Consumerization of IT (Photo credit: Ross Mayfield)
They BYOD (bring your own device) movement is weakening the IT departments ability to manage and if I go Post Hoc Ergo Proctor Hoc (if this, therefore, thenfore that) consumerization of the enterprise (COtE) would be the death star for IT Managers according to Gartner which makes their money mostly from those managers.
When reading through today's post by GigaOm's Barb Darrow I also had the feeling that the more BYOD and COtE increases the less reliant anyone becomes on Gartner or other large analysts firms, and the more they become dependent on GigaOm and other media outlets as we already hear constantly that company engineering talent love to read TechCrunch and get their news from The Verge and others before they get their insights from analyst firms.

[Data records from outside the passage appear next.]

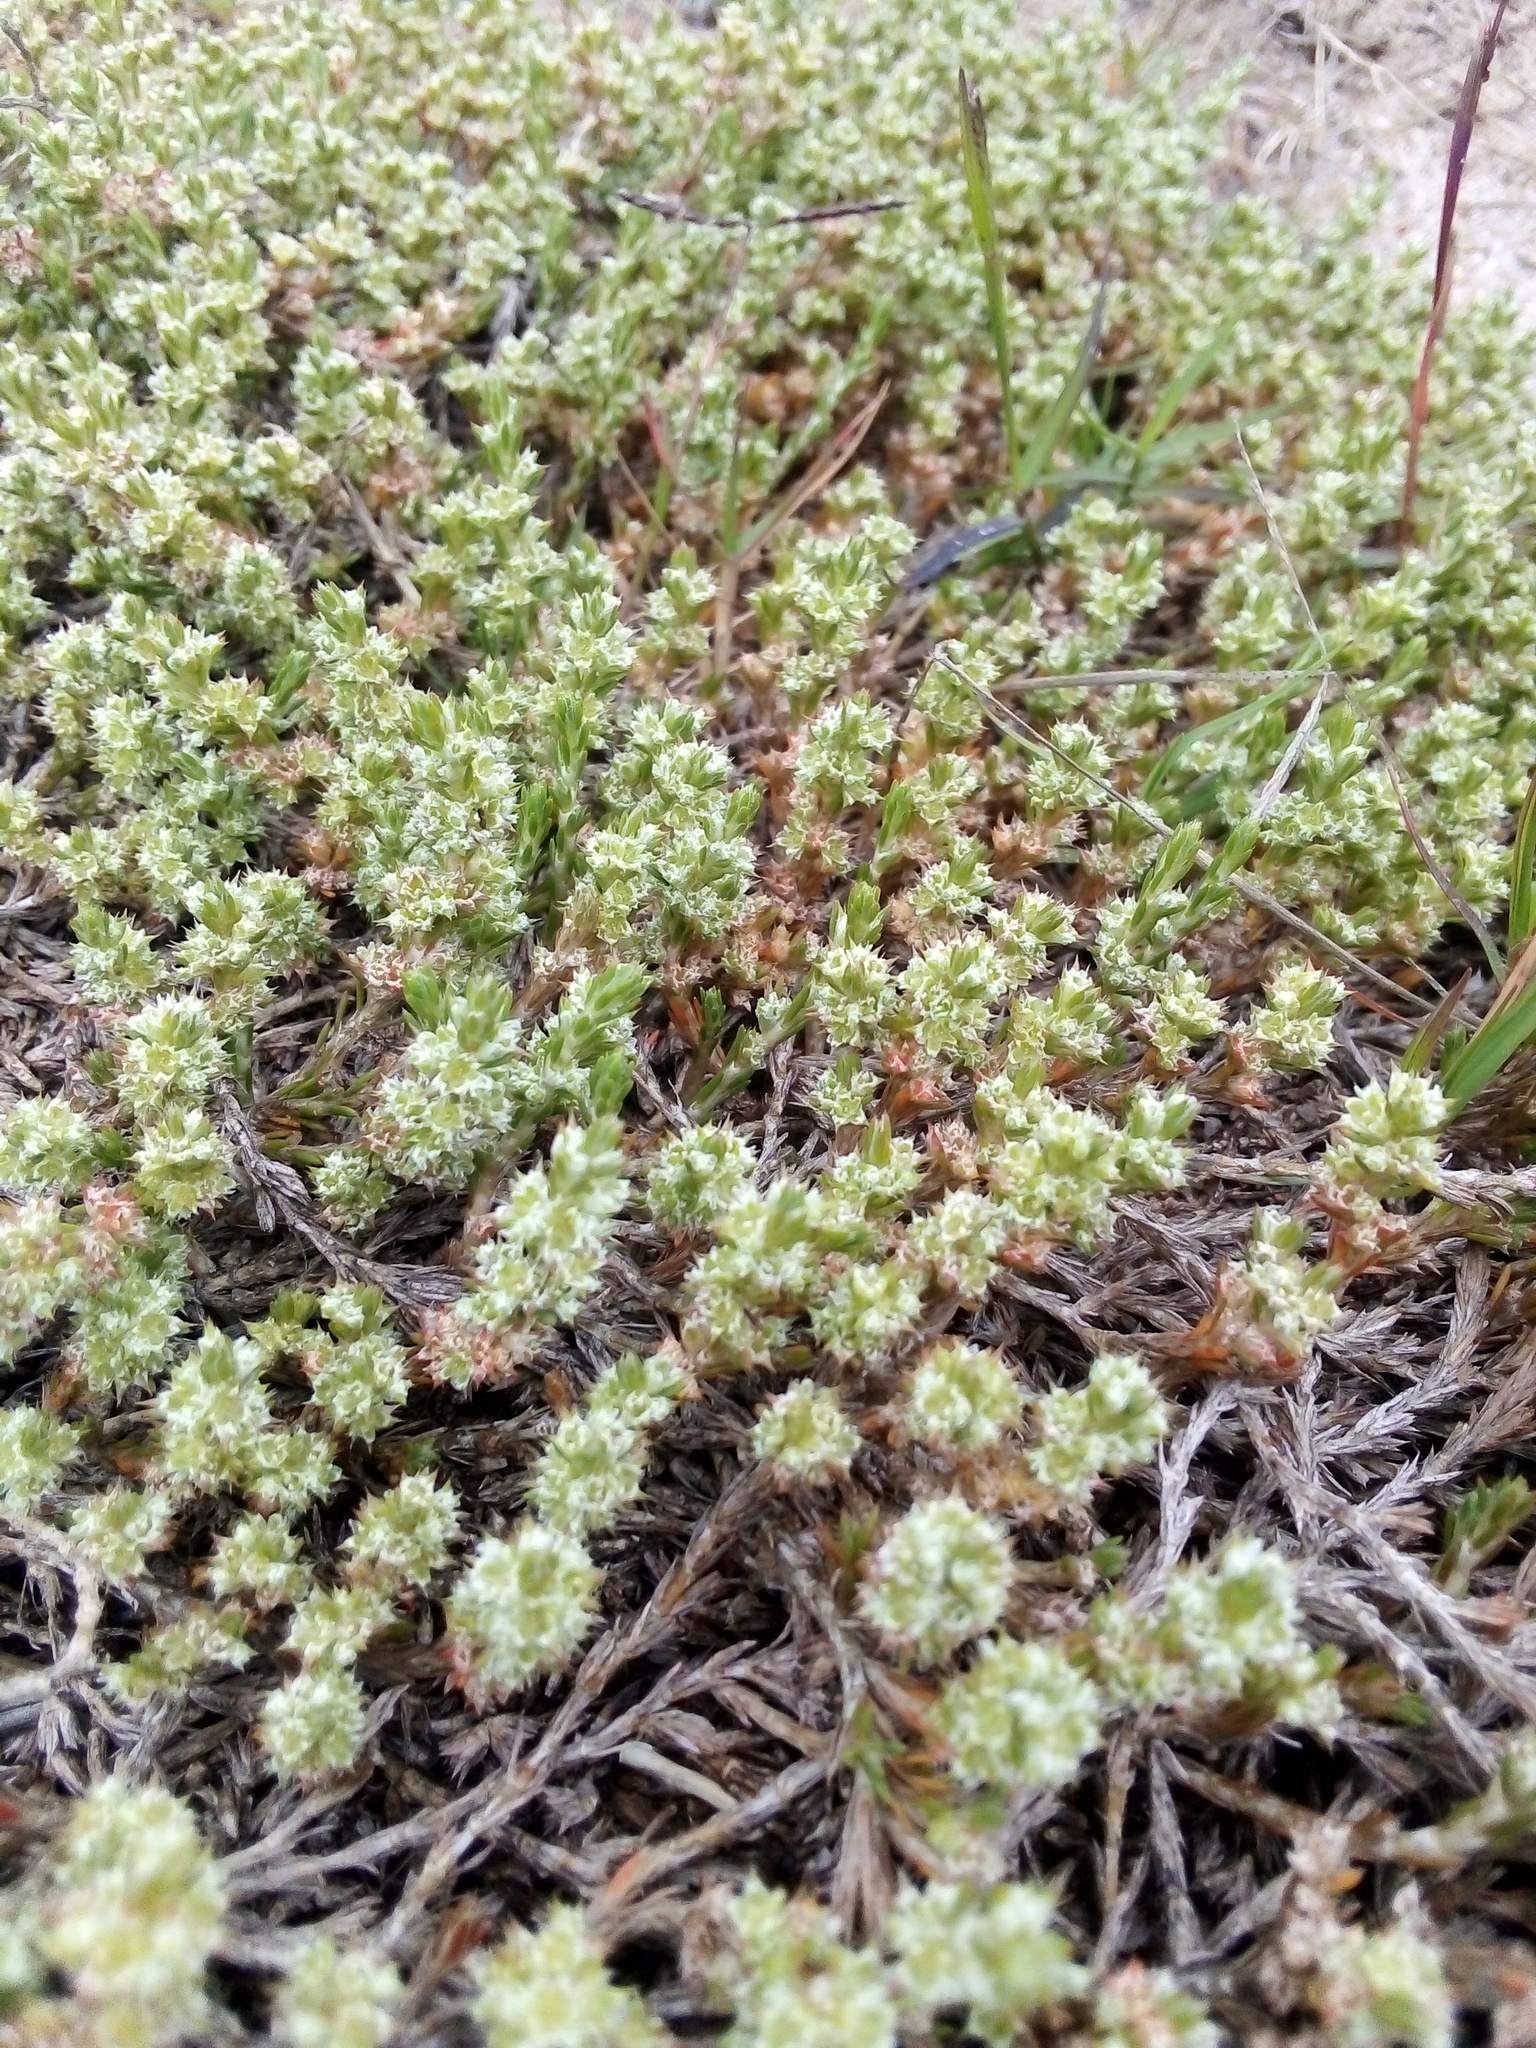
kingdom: Plantae
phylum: Tracheophyta
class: Magnoliopsida
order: Caryophyllales
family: Caryophyllaceae
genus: Cardionema
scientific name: Cardionema ramosissima
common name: Sandcarpet
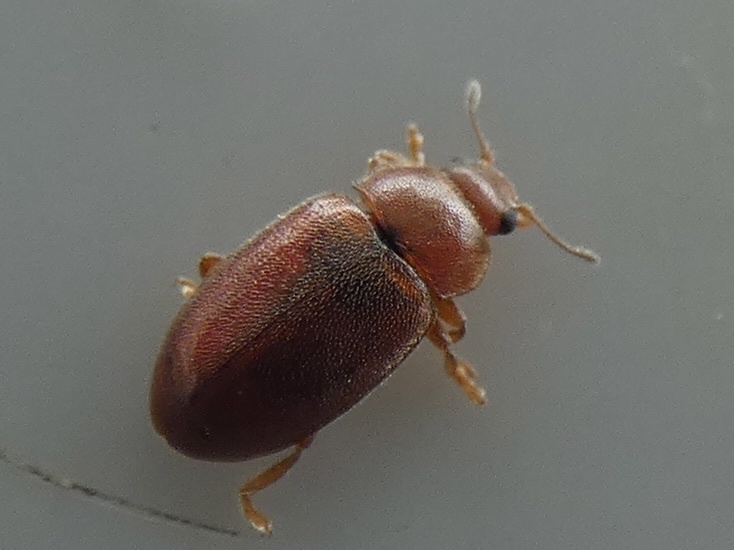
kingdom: Animalia
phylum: Arthropoda
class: Insecta
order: Coleoptera
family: Coccinellidae
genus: Coccidula
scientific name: Coccidula rufa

For me this also implies the need for greater hands on evalution of cloud services, more tests, and less reliance on hype and grandiose challenges. Companies still buy from Cisco, IBM, Citrix, Oracle and others who despite "old school" approaches at times, have the financial wherewithal to sell to a Verizon, AT&T or SONY, when the little startup, backed by angels can't do it as easily. That's where partnerships with those larger companies, being part of their eco-system comes into play. Take Dell for example. Their BOOMI platform brings alot of disparate services together, allowing upstarts to become a part of the cloud fabric, yet also enabling larger companies to be interested in those services. Rearden Commerce in travel services is another example of the cloud as the services warehouse and distributor.
Thus Gartner's point about IT getting it's head into the cloud is spot on...as the IT managers have to do it, or their future is dead ended as the end user in companies will simply go to the cloud from their consumer devices, and bypass IT as the costs of IT are assigned back to their group anyway, and the end user is the one who needs the service, not the IT department.